───── Supplied material

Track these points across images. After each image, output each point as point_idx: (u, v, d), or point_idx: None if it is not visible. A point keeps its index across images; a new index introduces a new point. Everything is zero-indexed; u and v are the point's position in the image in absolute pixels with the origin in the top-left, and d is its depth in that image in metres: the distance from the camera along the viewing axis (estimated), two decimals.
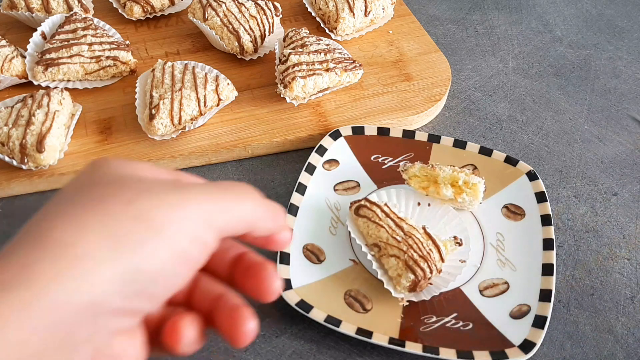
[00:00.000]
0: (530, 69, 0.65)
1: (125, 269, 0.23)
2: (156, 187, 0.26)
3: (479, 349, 0.38)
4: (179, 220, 0.25)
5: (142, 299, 0.24)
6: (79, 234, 0.23)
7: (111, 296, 0.23)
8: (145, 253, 0.23)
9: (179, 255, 0.25)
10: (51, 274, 0.22)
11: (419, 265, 0.39)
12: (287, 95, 0.53)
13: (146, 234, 0.24)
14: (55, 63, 0.54)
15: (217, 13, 0.59)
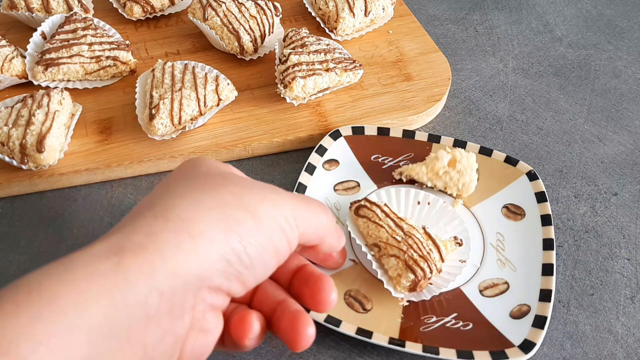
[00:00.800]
0: (530, 69, 0.65)
1: (231, 250, 0.26)
2: (257, 186, 0.29)
3: (479, 349, 0.38)
4: (277, 216, 0.28)
5: (237, 281, 0.27)
6: (197, 214, 0.25)
7: (215, 273, 0.25)
8: (249, 240, 0.26)
9: (272, 247, 0.28)
10: (173, 245, 0.24)
11: (419, 265, 0.39)
12: (287, 95, 0.53)
13: (251, 223, 0.27)
14: (55, 63, 0.54)
15: (217, 13, 0.59)
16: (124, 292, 0.22)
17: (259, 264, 0.27)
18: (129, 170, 0.51)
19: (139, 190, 0.51)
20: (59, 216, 0.48)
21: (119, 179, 0.51)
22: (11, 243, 0.46)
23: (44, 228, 0.47)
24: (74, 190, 0.50)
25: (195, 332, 0.26)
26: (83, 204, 0.49)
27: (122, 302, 0.22)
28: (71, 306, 0.21)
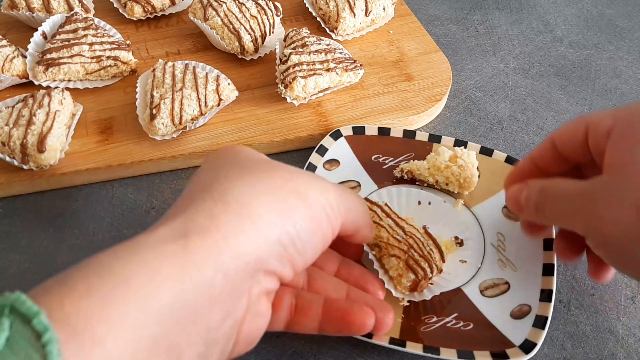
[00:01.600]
0: (531, 69, 0.65)
1: (286, 234, 0.26)
2: (302, 172, 0.30)
3: (480, 349, 0.38)
4: (324, 203, 0.29)
5: (289, 265, 0.27)
6: (254, 198, 0.26)
7: (271, 256, 0.26)
8: (301, 225, 0.27)
9: (320, 232, 0.29)
10: (236, 227, 0.25)
11: (420, 265, 0.39)
12: (288, 95, 0.53)
13: (303, 209, 0.27)
14: (56, 63, 0.54)
15: (218, 13, 0.59)
16: (192, 273, 0.23)
17: (309, 248, 0.28)
18: (129, 170, 0.51)
19: (139, 190, 0.51)
20: (59, 216, 0.48)
21: (119, 178, 0.51)
22: (12, 243, 0.46)
23: (44, 228, 0.47)
24: (75, 190, 0.50)
25: (251, 315, 0.27)
26: (84, 203, 0.49)
27: (190, 284, 0.23)
28: (143, 287, 0.22)
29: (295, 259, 0.27)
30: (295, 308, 0.33)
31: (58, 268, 0.44)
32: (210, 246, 0.24)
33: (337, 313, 0.33)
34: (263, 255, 0.26)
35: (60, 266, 0.44)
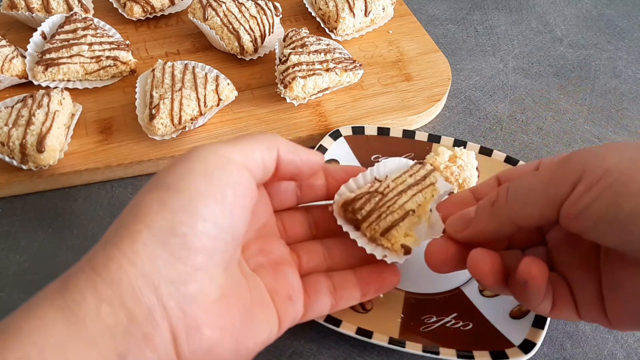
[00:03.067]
0: (531, 69, 0.65)
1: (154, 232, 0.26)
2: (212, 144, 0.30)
3: (479, 349, 0.38)
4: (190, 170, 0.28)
5: (189, 254, 0.26)
6: (114, 226, 0.27)
7: (161, 263, 0.25)
8: (170, 209, 0.26)
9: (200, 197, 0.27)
10: (103, 258, 0.26)
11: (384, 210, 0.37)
12: (287, 95, 0.54)
13: (167, 194, 0.27)
14: (56, 63, 0.54)
15: (217, 13, 0.59)
16: (74, 309, 0.23)
17: (199, 222, 0.27)
18: (129, 170, 0.51)
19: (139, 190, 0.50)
20: (59, 216, 0.48)
21: (119, 178, 0.51)
22: (11, 243, 0.46)
23: (44, 228, 0.47)
24: (74, 190, 0.50)
25: (184, 330, 0.26)
26: (83, 204, 0.49)
27: (76, 320, 0.23)
28: (32, 331, 0.23)
29: (191, 242, 0.26)
30: (335, 288, 0.35)
31: (58, 268, 0.44)
32: (86, 282, 0.24)
33: (373, 276, 0.35)
34: (143, 268, 0.25)
35: (59, 266, 0.44)
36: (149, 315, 0.25)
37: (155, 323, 0.25)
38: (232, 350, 0.28)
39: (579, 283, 0.32)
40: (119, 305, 0.24)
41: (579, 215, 0.27)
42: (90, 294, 0.24)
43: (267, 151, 0.31)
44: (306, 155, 0.34)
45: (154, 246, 0.25)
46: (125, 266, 0.25)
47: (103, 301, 0.24)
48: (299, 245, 0.37)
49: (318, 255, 0.37)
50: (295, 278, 0.34)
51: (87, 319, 0.23)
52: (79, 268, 0.25)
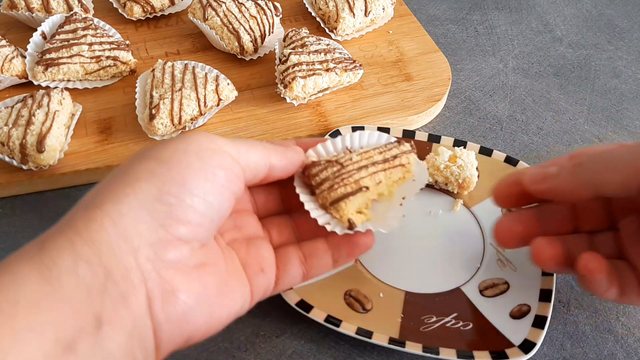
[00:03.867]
0: (531, 69, 0.65)
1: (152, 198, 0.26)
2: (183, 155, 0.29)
3: (479, 349, 0.38)
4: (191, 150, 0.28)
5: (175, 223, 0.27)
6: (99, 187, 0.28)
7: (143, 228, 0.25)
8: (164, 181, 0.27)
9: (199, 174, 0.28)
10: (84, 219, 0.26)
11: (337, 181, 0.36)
12: (287, 95, 0.54)
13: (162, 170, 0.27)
14: (56, 63, 0.54)
15: (217, 13, 0.59)
16: (50, 267, 0.23)
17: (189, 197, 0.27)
18: None
19: None
20: (59, 216, 0.48)
21: None
22: (11, 243, 0.46)
23: (44, 228, 0.47)
24: (74, 190, 0.50)
25: (160, 294, 0.26)
26: None
27: (51, 276, 0.23)
28: (5, 285, 0.23)
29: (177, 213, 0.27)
30: (305, 257, 0.35)
31: None
32: (63, 241, 0.24)
33: (344, 241, 0.35)
34: (125, 229, 0.25)
35: None
36: (126, 275, 0.25)
37: (132, 284, 0.25)
38: (206, 318, 0.28)
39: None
40: (96, 264, 0.24)
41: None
42: (67, 253, 0.24)
43: (260, 158, 0.32)
44: (291, 154, 0.35)
45: (139, 210, 0.26)
46: (107, 225, 0.25)
47: (80, 259, 0.24)
48: (269, 221, 0.37)
49: (287, 229, 0.37)
50: (267, 251, 0.35)
51: (63, 276, 0.23)
52: (58, 229, 0.25)
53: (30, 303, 0.22)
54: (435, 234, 0.46)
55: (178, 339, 0.27)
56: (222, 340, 0.40)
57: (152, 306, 0.26)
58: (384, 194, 0.37)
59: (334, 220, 0.36)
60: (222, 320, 0.30)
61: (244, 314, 0.42)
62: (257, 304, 0.42)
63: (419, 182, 0.38)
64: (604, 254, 0.33)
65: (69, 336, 0.23)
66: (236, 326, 0.41)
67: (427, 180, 0.38)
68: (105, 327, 0.24)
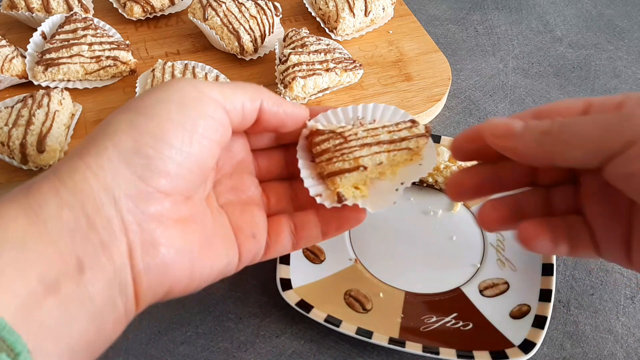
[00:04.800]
0: (531, 69, 0.65)
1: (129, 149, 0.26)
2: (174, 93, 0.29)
3: (479, 349, 0.38)
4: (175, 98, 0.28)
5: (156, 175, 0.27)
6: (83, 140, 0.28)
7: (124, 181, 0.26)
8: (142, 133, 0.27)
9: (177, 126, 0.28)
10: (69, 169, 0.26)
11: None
12: (287, 95, 0.54)
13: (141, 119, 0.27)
14: (56, 63, 0.54)
15: (217, 13, 0.59)
16: (36, 210, 0.24)
17: (166, 148, 0.27)
18: None
19: None
20: None
21: None
22: None
23: None
24: None
25: (140, 245, 0.26)
26: None
27: (37, 219, 0.24)
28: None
29: (155, 164, 0.27)
30: (296, 228, 0.35)
31: None
32: (49, 188, 0.25)
33: (334, 215, 0.35)
34: (105, 181, 0.26)
35: None
36: (108, 225, 0.25)
37: (113, 233, 0.26)
38: (187, 273, 0.29)
39: (604, 230, 0.32)
40: (79, 211, 0.25)
41: (626, 177, 0.27)
42: (52, 198, 0.25)
43: (249, 100, 0.31)
44: (290, 108, 0.34)
45: (118, 163, 0.26)
46: (89, 177, 0.26)
47: (65, 205, 0.25)
48: (270, 186, 0.37)
49: (286, 197, 0.37)
50: (261, 218, 0.35)
51: (48, 220, 0.24)
52: (45, 176, 0.26)
53: (17, 242, 0.23)
54: (435, 234, 0.46)
55: (158, 290, 0.28)
56: (222, 340, 0.40)
57: (132, 256, 0.26)
58: (386, 174, 0.35)
59: (327, 192, 0.34)
60: (204, 277, 0.30)
61: (244, 314, 0.42)
62: (257, 304, 0.42)
63: (425, 168, 0.35)
64: (559, 209, 0.34)
65: (53, 277, 0.23)
66: (236, 326, 0.41)
67: (434, 164, 0.36)
68: (87, 272, 0.24)
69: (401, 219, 0.47)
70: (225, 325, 0.41)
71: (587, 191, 0.34)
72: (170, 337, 0.40)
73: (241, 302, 0.42)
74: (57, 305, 0.23)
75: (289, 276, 0.42)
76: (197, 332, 0.41)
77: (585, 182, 0.34)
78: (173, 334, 0.41)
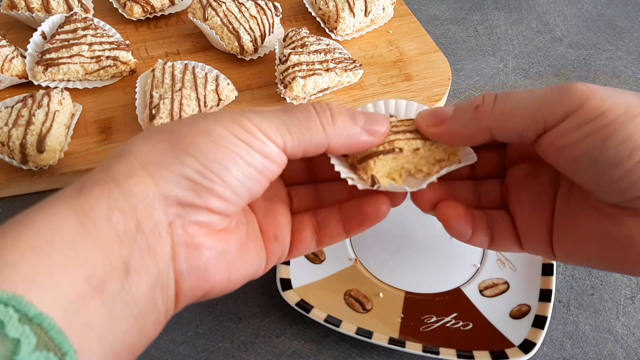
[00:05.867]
0: (531, 69, 0.65)
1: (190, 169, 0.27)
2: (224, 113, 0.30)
3: (479, 349, 0.38)
4: (237, 131, 0.28)
5: (210, 196, 0.28)
6: (146, 146, 0.28)
7: (179, 191, 0.27)
8: (206, 157, 0.27)
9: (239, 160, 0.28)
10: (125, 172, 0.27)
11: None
12: (287, 95, 0.54)
13: (204, 142, 0.28)
14: (56, 63, 0.54)
15: (217, 13, 0.59)
16: (87, 212, 0.25)
17: (229, 178, 0.28)
18: None
19: None
20: None
21: None
22: None
23: None
24: None
25: (184, 247, 0.27)
26: None
27: (87, 221, 0.25)
28: (44, 225, 0.24)
29: (216, 189, 0.27)
30: (318, 225, 0.35)
31: None
32: (102, 189, 0.26)
33: (354, 210, 0.34)
34: (165, 190, 0.26)
35: None
36: (155, 228, 0.26)
37: (160, 236, 0.26)
38: (225, 276, 0.30)
39: (527, 220, 0.33)
40: (130, 215, 0.25)
41: (560, 149, 0.28)
42: (104, 201, 0.25)
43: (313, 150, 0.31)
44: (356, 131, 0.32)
45: (182, 180, 0.27)
46: (148, 184, 0.26)
47: (115, 208, 0.25)
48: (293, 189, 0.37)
49: (309, 197, 0.37)
50: (284, 217, 0.35)
51: (98, 223, 0.25)
52: (98, 178, 0.26)
53: (66, 243, 0.24)
54: (436, 234, 0.46)
55: (197, 292, 0.29)
56: (222, 340, 0.40)
57: (176, 258, 0.27)
58: (422, 170, 0.33)
59: (359, 179, 0.32)
60: (239, 279, 0.31)
61: (244, 314, 0.42)
62: (257, 304, 0.42)
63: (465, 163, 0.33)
64: (485, 204, 0.35)
65: (99, 277, 0.24)
66: (236, 326, 0.41)
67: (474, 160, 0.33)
68: (132, 274, 0.25)
69: (401, 219, 0.47)
70: (225, 325, 0.41)
71: (512, 180, 0.35)
72: (170, 337, 0.40)
73: (241, 302, 0.42)
74: (101, 306, 0.24)
75: (289, 276, 0.42)
76: (197, 332, 0.41)
77: (512, 173, 0.35)
78: (173, 334, 0.41)
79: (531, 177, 0.33)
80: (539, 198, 0.33)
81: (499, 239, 0.34)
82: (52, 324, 0.22)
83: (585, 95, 0.27)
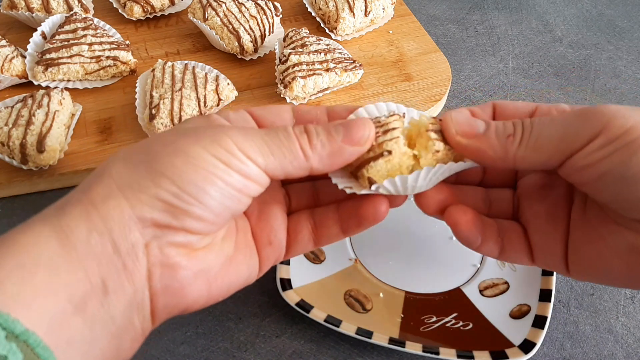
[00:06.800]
0: (531, 69, 0.65)
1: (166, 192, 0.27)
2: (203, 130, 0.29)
3: (479, 349, 0.38)
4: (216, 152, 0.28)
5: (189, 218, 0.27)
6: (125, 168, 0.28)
7: (155, 213, 0.27)
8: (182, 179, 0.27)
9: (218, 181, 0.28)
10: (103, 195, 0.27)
11: None
12: (287, 95, 0.54)
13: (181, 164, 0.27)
14: (56, 63, 0.54)
15: (217, 13, 0.59)
16: (67, 233, 0.26)
17: (206, 198, 0.27)
18: None
19: None
20: None
21: None
22: None
23: None
24: None
25: (159, 268, 0.27)
26: None
27: (68, 242, 0.25)
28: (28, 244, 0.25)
29: (192, 210, 0.27)
30: (315, 225, 0.34)
31: None
32: (80, 212, 0.26)
33: (352, 211, 0.34)
34: (142, 213, 0.27)
35: None
36: (132, 250, 0.27)
37: (136, 257, 0.27)
38: (204, 292, 0.30)
39: (541, 233, 0.32)
40: (107, 237, 0.26)
41: (585, 168, 0.28)
42: (83, 223, 0.26)
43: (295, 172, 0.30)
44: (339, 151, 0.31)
45: (158, 202, 0.27)
46: (124, 206, 0.27)
47: (94, 231, 0.26)
48: (291, 187, 0.36)
49: (307, 195, 0.36)
50: (279, 220, 0.34)
51: (78, 244, 0.26)
52: (77, 198, 0.27)
53: (50, 264, 0.25)
54: (436, 234, 0.46)
55: (173, 309, 0.29)
56: (222, 340, 0.40)
57: (151, 278, 0.27)
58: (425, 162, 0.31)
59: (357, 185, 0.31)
60: (222, 294, 0.31)
61: (244, 314, 0.42)
62: (257, 304, 0.42)
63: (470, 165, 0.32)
64: (496, 211, 0.34)
65: (81, 296, 0.25)
66: (236, 326, 0.41)
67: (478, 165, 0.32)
68: (110, 294, 0.26)
69: (401, 218, 0.47)
70: (225, 325, 0.41)
71: (524, 193, 0.34)
72: (170, 337, 0.40)
73: (241, 302, 0.42)
74: (82, 324, 0.25)
75: (289, 276, 0.42)
76: (197, 332, 0.41)
77: (524, 183, 0.34)
78: (173, 334, 0.41)
79: (545, 189, 0.33)
80: (555, 211, 0.32)
81: (510, 250, 0.33)
82: (38, 341, 0.22)
83: (608, 117, 0.27)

──────────

Problem to work on:
Stop after the line containing "9: (179, 255, 0.25)": copy the records exactly from the first line up to there, leaving pictures out.

Written answer:
Track these points across images. After each image, output each point as point_idx: (u, v, d), or point_idx: None if it is not visible. A point keeps its index across images; a new index introduces a new point. Everything is zero-indexed; u and v are the point's position in the image in absolute pixels with the origin in the top-left, and d is its depth in that image in metres: the distance from the camera along the viewing axis (estimated), two decimals.
[00:00.000]
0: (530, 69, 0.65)
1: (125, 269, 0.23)
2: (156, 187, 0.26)
3: (479, 349, 0.38)
4: (179, 220, 0.25)
5: (142, 299, 0.24)
6: (79, 234, 0.23)
7: (111, 296, 0.23)
8: (145, 253, 0.23)
9: (179, 255, 0.25)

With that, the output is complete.